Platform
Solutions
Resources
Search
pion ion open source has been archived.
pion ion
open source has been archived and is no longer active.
========================
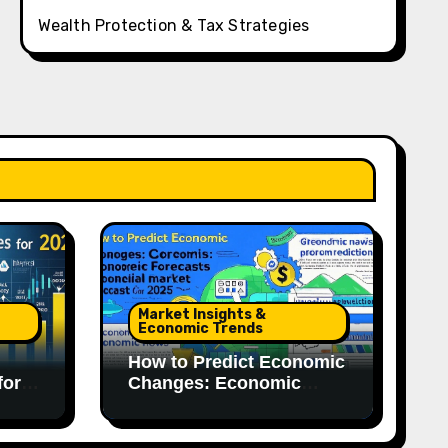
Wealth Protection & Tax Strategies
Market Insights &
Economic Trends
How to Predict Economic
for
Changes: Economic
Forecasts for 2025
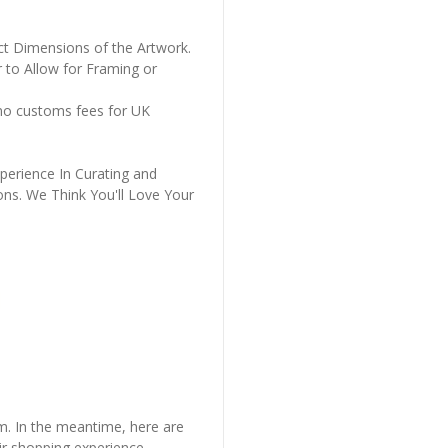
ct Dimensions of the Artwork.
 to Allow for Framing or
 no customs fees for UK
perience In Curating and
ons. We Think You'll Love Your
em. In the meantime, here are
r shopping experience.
========================
From the records above, transcribe exactly the run of lines that opens with the line holding "ct Dimensions of the Artwork." and closes with the line holding "r shopping experience.", both included.

ct Dimensions of the Artwork.
 to Allow for Framing or
 no customs fees for UK
perience In Curating and
ons. We Think You'll Love Your
em. In the meantime, here are
r shopping experience.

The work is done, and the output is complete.